Adoption: It can be a daunting journey, but it is worth all of the steps needed.
Adoption: it can be a daunting journey, but the conclusion – becoming adoptive parents – is worth all the steps needed. Aspiring parents in the workforce seeking to adopt a child have more resources available to them than they may know. As with any legal matter, it is vital to become educated in the process – and regarding your rights. In honor of November’s National Adoption Month, following is an overview of what you need to know when starting down the path to adoption.
As an attorney concentrating in both adoption and employment law, I often get asked, “Do I have to let my employer know I am adopting, and when do I have to tell them?” Adoptive parents also want to know how and when they are eligible for leave from work for an adoption.
Do I Need to Tell My Employer I’m Adopting?
Adoptive parents will most likely have to tell their employers sooner rather than later in the process that they are adopting. One of the many requirements of a home study or dossier is a letter from your employer stating that you are currently employed, in good standing, and have secure employment. Some adoptive parents also ask their employers for a positive letter of reference. Depending on the size of the company, your human resources office and/or immediate supervisor will most likely know about your adoption plans due to this requirement. You can request that the person(s) you have write the letter keep the matter confidential until you are ready to share your good news, but there is no legal requirement for them to do so. You also do not need to tell them more about your story (i.e., medical history) other than the fact that you are trying to adopt.
Once you are further along in the adoption process, you should consult your employee handbook or policy manual with regard to their coverage for leave and any benefits for adopting parents.
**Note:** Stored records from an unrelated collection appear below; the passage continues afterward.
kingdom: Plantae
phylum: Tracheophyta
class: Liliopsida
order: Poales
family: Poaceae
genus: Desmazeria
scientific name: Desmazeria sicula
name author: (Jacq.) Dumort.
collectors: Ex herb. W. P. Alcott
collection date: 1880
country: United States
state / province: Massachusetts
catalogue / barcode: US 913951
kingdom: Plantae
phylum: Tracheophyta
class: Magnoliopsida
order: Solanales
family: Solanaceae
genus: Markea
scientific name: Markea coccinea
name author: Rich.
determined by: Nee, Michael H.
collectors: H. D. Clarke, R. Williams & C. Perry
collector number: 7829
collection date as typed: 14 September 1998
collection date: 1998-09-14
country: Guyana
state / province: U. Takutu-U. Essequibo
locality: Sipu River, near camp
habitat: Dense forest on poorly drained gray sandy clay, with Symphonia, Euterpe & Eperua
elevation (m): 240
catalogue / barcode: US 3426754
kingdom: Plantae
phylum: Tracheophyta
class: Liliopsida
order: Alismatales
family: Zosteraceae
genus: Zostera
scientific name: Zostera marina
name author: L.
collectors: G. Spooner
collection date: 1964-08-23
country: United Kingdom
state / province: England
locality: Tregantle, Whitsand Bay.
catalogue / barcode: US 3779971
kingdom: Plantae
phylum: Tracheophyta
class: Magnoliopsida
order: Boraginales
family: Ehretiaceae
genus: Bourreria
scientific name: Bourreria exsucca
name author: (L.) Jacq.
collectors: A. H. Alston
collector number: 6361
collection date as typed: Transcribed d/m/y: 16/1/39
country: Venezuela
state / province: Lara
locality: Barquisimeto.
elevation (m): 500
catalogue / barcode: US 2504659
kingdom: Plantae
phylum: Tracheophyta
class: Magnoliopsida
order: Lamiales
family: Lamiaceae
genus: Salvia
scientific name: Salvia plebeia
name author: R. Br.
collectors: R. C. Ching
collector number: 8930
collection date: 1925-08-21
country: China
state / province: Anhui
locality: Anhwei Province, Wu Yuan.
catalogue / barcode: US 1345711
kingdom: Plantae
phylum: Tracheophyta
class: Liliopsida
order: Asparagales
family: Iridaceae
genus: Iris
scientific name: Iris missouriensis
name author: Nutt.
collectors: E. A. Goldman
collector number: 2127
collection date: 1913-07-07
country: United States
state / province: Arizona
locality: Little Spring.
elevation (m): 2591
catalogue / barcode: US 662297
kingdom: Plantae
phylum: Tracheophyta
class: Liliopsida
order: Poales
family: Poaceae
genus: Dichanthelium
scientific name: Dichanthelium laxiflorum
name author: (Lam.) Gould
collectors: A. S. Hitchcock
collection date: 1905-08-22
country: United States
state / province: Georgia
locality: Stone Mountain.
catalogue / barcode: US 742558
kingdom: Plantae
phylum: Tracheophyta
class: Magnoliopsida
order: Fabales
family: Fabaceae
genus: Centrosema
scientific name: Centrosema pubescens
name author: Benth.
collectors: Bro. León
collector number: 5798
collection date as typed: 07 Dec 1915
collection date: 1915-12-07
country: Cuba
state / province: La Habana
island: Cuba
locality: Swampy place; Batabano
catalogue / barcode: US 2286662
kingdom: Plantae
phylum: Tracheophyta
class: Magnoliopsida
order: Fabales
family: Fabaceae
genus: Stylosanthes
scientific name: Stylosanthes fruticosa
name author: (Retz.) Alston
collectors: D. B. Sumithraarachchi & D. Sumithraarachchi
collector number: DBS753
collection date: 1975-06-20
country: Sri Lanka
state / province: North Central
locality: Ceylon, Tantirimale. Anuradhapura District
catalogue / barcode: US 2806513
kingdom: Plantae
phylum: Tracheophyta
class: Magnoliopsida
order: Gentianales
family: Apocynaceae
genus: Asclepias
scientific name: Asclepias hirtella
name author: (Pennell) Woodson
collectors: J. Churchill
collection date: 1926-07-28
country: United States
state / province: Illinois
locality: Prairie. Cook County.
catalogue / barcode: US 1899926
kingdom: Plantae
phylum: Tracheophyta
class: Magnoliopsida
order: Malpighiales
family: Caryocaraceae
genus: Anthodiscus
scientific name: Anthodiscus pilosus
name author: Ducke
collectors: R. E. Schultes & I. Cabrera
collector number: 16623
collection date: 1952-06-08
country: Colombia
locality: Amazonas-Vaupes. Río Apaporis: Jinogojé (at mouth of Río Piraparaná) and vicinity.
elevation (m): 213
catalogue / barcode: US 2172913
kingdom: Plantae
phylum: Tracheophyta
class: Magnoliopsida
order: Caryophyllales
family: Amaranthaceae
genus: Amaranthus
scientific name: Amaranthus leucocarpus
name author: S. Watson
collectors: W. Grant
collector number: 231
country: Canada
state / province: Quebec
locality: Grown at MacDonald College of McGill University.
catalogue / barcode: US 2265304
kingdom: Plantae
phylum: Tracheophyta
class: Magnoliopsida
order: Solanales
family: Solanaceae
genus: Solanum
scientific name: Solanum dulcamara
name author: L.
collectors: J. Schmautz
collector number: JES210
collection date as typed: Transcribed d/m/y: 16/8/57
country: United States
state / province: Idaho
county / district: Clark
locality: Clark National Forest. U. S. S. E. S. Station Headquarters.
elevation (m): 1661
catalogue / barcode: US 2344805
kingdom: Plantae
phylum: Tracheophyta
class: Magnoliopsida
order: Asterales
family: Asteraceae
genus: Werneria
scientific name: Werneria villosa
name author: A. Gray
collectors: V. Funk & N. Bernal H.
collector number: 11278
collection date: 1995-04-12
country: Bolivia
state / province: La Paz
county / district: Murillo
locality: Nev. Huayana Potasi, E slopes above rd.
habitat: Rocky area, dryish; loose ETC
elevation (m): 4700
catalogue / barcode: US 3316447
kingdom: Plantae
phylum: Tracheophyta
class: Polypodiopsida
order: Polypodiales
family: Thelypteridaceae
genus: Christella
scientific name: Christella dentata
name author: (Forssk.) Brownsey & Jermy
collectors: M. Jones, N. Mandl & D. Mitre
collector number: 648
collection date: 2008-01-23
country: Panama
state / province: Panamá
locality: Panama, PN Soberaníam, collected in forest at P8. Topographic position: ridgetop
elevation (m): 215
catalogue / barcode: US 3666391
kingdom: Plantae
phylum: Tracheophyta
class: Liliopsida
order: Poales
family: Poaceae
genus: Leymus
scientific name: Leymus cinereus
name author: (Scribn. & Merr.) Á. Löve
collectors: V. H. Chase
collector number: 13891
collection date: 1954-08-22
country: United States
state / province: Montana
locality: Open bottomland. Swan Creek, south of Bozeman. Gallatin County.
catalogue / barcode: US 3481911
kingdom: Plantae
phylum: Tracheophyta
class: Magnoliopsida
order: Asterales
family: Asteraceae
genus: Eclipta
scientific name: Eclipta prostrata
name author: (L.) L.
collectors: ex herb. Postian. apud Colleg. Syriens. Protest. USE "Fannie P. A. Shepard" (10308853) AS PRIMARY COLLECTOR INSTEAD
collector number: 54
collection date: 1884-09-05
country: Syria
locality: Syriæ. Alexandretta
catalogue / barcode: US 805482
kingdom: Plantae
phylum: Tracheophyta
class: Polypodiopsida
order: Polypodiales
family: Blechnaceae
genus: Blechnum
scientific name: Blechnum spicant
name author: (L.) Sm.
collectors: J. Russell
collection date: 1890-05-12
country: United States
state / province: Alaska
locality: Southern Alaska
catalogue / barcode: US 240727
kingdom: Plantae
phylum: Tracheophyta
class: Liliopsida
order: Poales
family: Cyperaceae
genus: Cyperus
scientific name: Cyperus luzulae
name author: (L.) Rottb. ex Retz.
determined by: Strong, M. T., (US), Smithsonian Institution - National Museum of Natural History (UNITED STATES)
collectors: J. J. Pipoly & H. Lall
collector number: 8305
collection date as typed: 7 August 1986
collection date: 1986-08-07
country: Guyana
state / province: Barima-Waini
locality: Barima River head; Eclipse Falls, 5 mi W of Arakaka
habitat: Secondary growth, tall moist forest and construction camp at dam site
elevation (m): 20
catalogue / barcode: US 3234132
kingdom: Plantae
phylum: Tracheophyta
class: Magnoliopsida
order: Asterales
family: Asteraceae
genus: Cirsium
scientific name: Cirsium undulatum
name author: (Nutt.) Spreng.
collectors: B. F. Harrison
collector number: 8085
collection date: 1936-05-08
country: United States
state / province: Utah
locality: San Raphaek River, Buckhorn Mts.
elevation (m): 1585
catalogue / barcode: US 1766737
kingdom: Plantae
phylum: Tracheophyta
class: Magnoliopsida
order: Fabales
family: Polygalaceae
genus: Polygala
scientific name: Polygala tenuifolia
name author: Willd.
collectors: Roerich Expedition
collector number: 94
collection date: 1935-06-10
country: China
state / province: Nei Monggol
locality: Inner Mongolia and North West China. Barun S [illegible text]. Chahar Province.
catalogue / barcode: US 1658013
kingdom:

If your employer does not have a handbook or policy manual, you need to ask your human resources officer or company contact for HR issues. A growing number of employers offer some type of adoption assistance that is usually discussed in an employee handbook: information resources, financial assistance to defray the costs of adoption, and parental leave policies. Your employer’s policies, along with state and federal law (if applicable), will govern your terms and length of leave for an adoption.
What Rights Do I Have In the Workplace?
Federal law requires covered employers to provide up to twelve (12) weeks of unpaid leave upon the birth or adoption of a child, and to continued health benefits during the leave period. In order to qualify for leave under the Family Medical Leave Act (“FMLA”), the following requirements must all be met:
1. Your employer must be a “covered employer,” meaning they have 50 or more employees, or, regardless of the number of employees, are a government agency (including local, state and federal employers) or an elementary and secondary school; and
2. In order for you to be an “eligible employee,” you must have worked for your employer for at least twelve (12) months, for at least 1,250 hours in the last twelve months before you take leave (an average of 24 hours per week over the course of a year), and you must work at a location where the employer has at least 50 employees within 75 miles of your worksite.
Men and women have the same rights to take FMLA leave for bonding with their child. The leave must be taken within one year of the child’s birth or placement for adoption and must be taken as a continuous block of leave unless the employer agrees to allow intermittent leave (for example, for a part-time schedule). You must give your employer at least 30 days advance notice or tell them as soon as you can. Your employer must notify you whether you are eligible for FMLA leave within five (5) business days after the submission of your leave request.
If you are qualified, your employer must provide you with your FMLA rights and responsibilities, as well as any requests for certification. During your leave, you must follow your employer’s usual notice or call-in procedures. It is important to keep your employer informed of your need for leave, and to provide periodic updates on your status and your intent to return to work.
At the end of your leave, you have the legal right under the FMLA to return to your job or one that is nearly identical (i.e., same or substantially similar duties, responsibilities and status). If you are considered a “key employee,” which is a salaried, FMLA-eligible employee who is among the highest paid ten (10) percent of all employees working for an employer within 75 miles of the employee’s worksite or a teacher, there are special rules regarding your employer’s obligations to you upon your return to work.
Your employer is prohibited from interfering with, restraining, or denying the exercise of FMLA rights, retaliating against you for filing a complaint and cooperating with the Wage and Hour Division of the U.S. Department of Labor, or bringing a private action to court. If you have questions or think your rights under FMLA have been violated, you should contact an attorney immediately for answers.
These are the bare minimum adoption leave requirements for an employer. Because most adoption leave is not covered under short-term disability policies, employers sometimes offer paid leave for adoptive parents, and allow employees to take more than the required twelve (12) weeks of unpaid leave. At least five states (California, Hawaii, New Jersey, New York and Rhode Island) have mandatory short term disability programs that may cover short term disability for the adoptive family.
In my experience, most employers recognize the need for a bonding period between a child and adoptive parents, and will accommodate the adoptive parents’ need for leave.